Após analisar sistematicamente o filme, o estudo de campo e o critério do confirmável, concluímos o estudo postulando que esse seja o ponto de partida para o desenvolvimento de sistemas de legitimização da prova judicial penal (ausentes no Código de Processo Penal), exportando objetivamente a apreciação da prova (extrinsecamente) para fora da decisão judicial (intrinsecamente), evitando-se com isso, excesso de subjetivismos e decisionismos quando não se tem certeza absoluta de um determinado fato.
2. O FILME “A CAÇA” COMO ALERTA A INEXISTÊNCIA DE UM SISTEMA DE LEGITIMIZAÇÃO DA PROVA JUDICIAL
Claro, o tema provas é um pilar de ferro do Processo Penal, pois é o substrato recognitivo para a formação da convicção do Juiz.
É a prova que conta a micro-história do crime, e, a um só tempo informa o Magistrado (ignorante quanto aos fatos) e o persuade, impondo como resultado dessa equação uma decisão.

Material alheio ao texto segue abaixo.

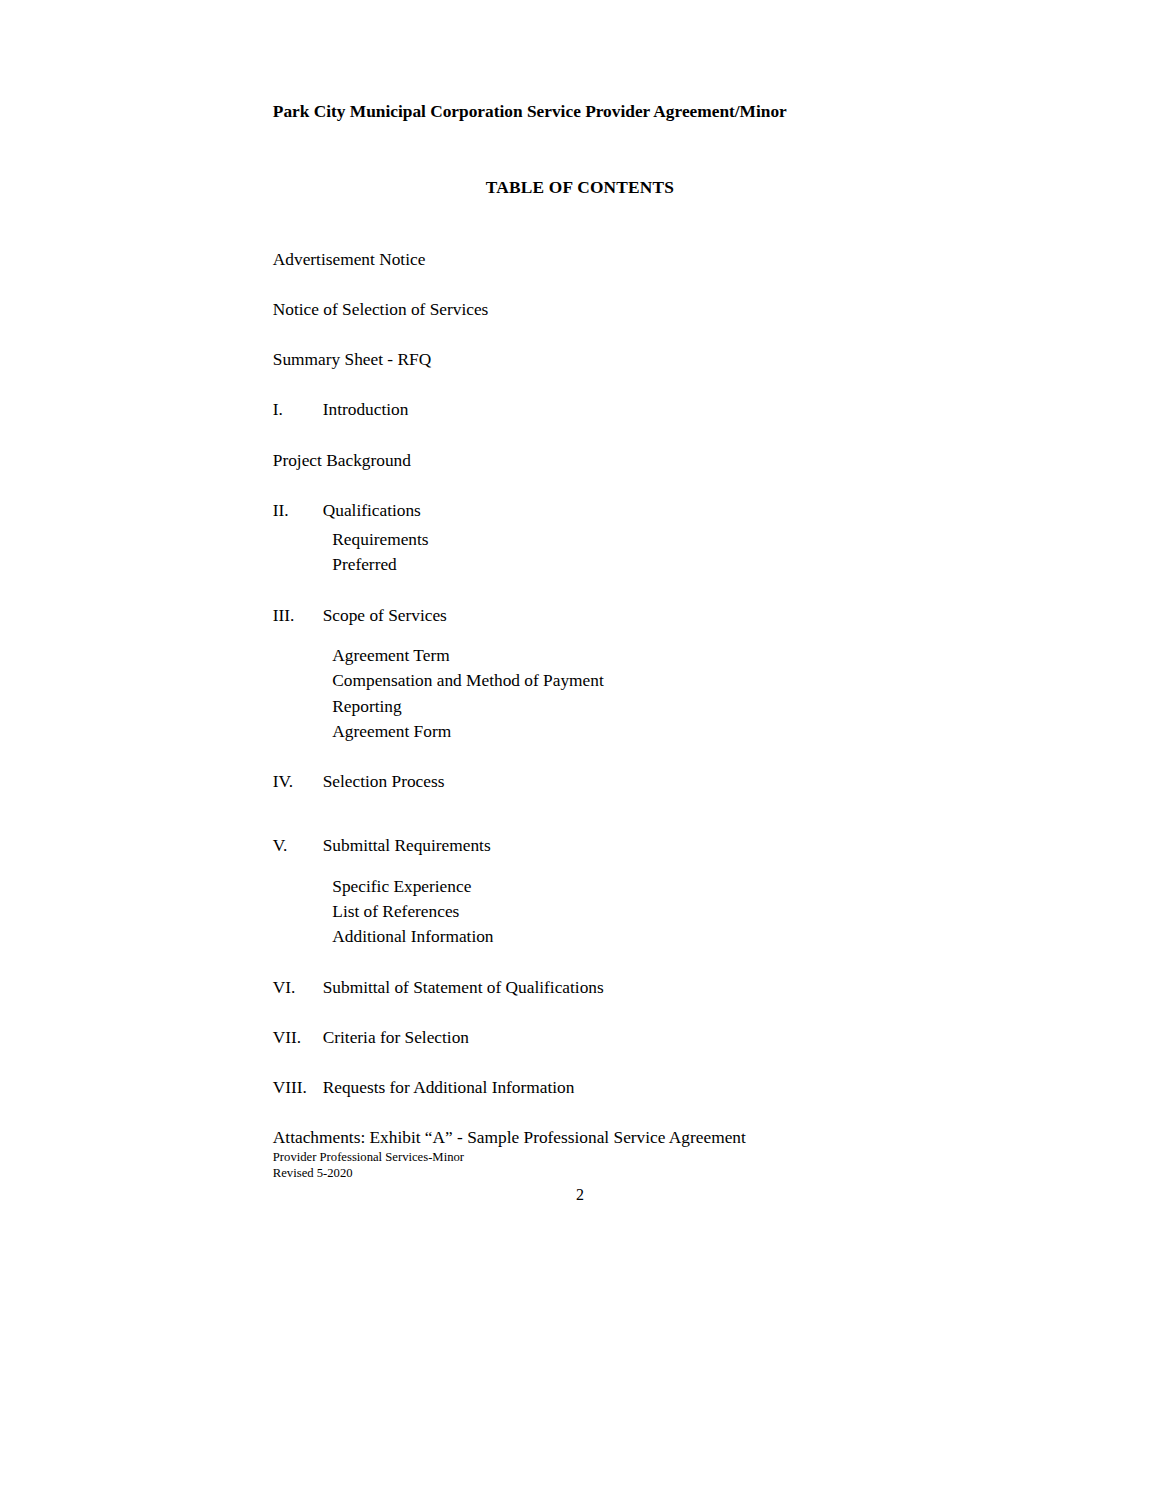Park City Municipal Corporation Service Provider Agreement/Minor
TABLE OF CONTENTS
Advertisement Notice
Notice of Selection of Services
Summary Sheet - RFQ
I.
Introduction
Project Background
II.
Qualifications
Requirements
Preferred
III.
Scope of Services
Agreement Term
Compensation and Method of Payment
Reporting
Agreement Form
IV.
Selection Process
V.
Submittal Requirements
Specific Experience
List of References
Additional Information
VI.
Submittal of Statement of Qualifications
VII.
Criteria for Selection
VIII.
Requests for Additional Information
Attachments: Exhibit “A” - Sample Professional Service Agreement
Provider Professional Services-Minor
Revised 5-2020
2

Claro que o Código de Processo Penal está permeado de juízos a posteriori, seguindo o raciocínio atire primeiro, pergunte depois. Ou, prenda primeiro, e apure depois; que em todo caso prejudica a gestão da prova (dentro do princípio da paridade de armas).
Aliás, em hardcases, como confirmar a veracidade e qualidade da prova produzida em juízo?

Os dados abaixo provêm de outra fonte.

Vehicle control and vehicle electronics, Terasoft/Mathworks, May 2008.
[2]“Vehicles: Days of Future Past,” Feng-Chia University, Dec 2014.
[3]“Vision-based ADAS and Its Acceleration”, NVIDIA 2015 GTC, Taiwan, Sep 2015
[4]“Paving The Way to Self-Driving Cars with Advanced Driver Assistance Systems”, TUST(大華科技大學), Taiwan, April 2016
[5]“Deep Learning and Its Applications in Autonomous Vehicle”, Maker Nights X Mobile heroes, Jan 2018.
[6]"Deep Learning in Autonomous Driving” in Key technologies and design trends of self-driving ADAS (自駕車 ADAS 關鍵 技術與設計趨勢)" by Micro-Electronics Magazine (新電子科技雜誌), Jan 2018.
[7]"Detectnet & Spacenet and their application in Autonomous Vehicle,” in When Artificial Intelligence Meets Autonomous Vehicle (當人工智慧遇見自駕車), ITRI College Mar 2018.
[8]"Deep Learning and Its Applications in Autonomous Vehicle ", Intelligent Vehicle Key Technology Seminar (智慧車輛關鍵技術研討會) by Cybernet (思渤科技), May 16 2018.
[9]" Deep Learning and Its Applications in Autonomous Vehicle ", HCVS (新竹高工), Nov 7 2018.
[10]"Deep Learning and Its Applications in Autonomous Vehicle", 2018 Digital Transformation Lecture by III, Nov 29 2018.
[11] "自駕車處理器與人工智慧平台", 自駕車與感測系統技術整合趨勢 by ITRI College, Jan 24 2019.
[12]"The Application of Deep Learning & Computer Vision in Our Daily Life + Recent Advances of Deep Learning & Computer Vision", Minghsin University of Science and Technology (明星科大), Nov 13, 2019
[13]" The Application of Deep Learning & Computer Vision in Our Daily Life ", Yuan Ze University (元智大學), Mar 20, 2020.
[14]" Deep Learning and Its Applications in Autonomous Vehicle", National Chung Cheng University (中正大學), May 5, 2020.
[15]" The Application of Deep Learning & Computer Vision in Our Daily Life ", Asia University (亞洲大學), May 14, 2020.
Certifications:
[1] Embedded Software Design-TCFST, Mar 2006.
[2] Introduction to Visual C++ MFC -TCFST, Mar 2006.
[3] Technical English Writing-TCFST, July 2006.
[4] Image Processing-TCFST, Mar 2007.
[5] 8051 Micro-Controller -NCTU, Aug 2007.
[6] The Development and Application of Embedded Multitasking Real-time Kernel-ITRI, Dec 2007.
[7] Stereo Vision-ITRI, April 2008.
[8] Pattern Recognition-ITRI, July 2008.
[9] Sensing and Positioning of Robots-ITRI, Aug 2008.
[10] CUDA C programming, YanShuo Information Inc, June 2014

Seguindo a lógica do sistema, a prova produzida em sede inquisitiva deverá ser confirmada em Juízo (salvo as hipóteses legais).
E a prova produzida judicial, como confirmá-la?
Seria uma indagação infame? Provavelmente aqueles que aceitam as fórmulas prontas logo concluiriam: Ora, a legitimação da prova fica a cargo da livre convencimento motivado do Magistrado, cotejando as provas, e, na dúvida, aplicando-se o axioma do in dúbio pro reo.
Cada vez mais o garantismo penal vem rechaçando essa teoria, ante o estado mental paranóico dos Magistrados ao decidir. É necessário decidir com acerto, com certeza. E a certeza só pode ser produzida através de uma prova legítima, confiável (ou seja, confirmável).
De acordo com Lopes Jr (2014, p.118):
O eterno debate “verdade possível x verdade inalcançável” arrasta-se sem solução e nenhum avanço relevante gera para o processo penal. É preciso pensar um processo liberto do peso da “verdade” no qual a decisão penal é construída em contraditório, dentro das regras do jogo, demarcada pela prova licitamente produzida. A “verdade” é contingencial e não fundante. Mas isso é outra grande revolução que se deve operar no senso comum teórico.
A prova mais que confiável (judicializada) deve ser passível de confirmação (critério do confirmável).
Os problemas na produção da prova, especialmente a testemunhal, vão da introjeção indevida da sugestão até a pura e simples má-fé daquele que depõe, seja vítima ou testemunha.
A insegurança jurídica (alta possibilidade de erro judiciário) gerada pela impossibilidade de se checar uma prova, apresentada como definitiva, deve ser observada com reservas, como é o caso do testemunho único da vítima nos crimes contra o patrimônio (roubo) ou crimes sexuais (estupro).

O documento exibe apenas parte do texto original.